> [SOURCE EXTRACT]:

------------------------------

Spring 2025 Winner of the Bridge to Success Scholarship
Joyance Liao Mendoza
Joyance’s firsthand encounters with disparities in the healthcare system have fueled his commitment to creating meaningful change in the industry. Driven by a determination to stand up for those at a disadvantage, he chose to pursue a career in pharmacy. Congratulations, Joyance, we look forward to all of the positive changes you will continue to make!

Read his essay
When we crossed the border into the U.S., I didn’t just leave behind the country I was born in—I left behind a version of myself. One that didn’t yet know how hard it would be to start over in a place where everything, from the language to the healthcare system, felt like a puzzle I wasn’t given all the pieces to.

------------------------------

> [TASK TO CARRY OUT]: Condense the paragraph of the scholarship page that begins "Joyance’s firsthand encounters" into two short sentences, keeping its main facts. Nothing in the listing is needed for the work on the scholarship page.

------------------------------

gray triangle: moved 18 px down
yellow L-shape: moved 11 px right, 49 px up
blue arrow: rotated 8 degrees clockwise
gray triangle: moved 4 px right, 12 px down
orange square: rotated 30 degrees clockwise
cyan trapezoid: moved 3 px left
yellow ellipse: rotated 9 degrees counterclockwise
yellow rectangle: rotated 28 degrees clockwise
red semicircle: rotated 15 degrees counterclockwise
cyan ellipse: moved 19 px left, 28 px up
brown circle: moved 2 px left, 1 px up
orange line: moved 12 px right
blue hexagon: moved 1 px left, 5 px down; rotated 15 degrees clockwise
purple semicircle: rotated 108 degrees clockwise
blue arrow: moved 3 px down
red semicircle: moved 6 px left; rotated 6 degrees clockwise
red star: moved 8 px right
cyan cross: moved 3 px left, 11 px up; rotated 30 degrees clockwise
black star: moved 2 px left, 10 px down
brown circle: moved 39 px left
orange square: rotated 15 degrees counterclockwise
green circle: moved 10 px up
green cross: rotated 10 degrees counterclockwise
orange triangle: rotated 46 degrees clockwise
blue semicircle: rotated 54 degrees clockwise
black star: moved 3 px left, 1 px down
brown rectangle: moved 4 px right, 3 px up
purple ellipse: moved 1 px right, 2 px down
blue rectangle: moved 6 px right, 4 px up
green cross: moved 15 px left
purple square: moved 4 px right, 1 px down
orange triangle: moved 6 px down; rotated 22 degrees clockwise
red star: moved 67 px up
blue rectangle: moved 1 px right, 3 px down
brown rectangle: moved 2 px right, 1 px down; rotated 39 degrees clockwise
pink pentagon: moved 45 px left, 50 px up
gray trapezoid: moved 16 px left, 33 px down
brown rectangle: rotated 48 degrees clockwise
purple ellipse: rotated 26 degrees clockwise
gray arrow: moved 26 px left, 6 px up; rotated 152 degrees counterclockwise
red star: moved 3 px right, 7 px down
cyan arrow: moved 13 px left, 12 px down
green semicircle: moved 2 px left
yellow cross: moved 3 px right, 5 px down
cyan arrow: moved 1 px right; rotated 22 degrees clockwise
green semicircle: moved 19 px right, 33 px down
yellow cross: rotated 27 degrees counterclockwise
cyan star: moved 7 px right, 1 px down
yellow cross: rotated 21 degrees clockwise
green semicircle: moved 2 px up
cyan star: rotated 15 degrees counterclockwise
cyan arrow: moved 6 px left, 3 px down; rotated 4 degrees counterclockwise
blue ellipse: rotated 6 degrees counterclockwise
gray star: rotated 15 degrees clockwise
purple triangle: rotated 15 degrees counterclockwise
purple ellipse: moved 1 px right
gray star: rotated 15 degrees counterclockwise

------------------------------

> [RESPONSE]: Having seen disparities in the healthcare system firsthand, Joyance chose a career in pharmacy to stand up for disadvantaged people and bring meaningful change to the industry. He is congratulated on the positive changes he will continue to make.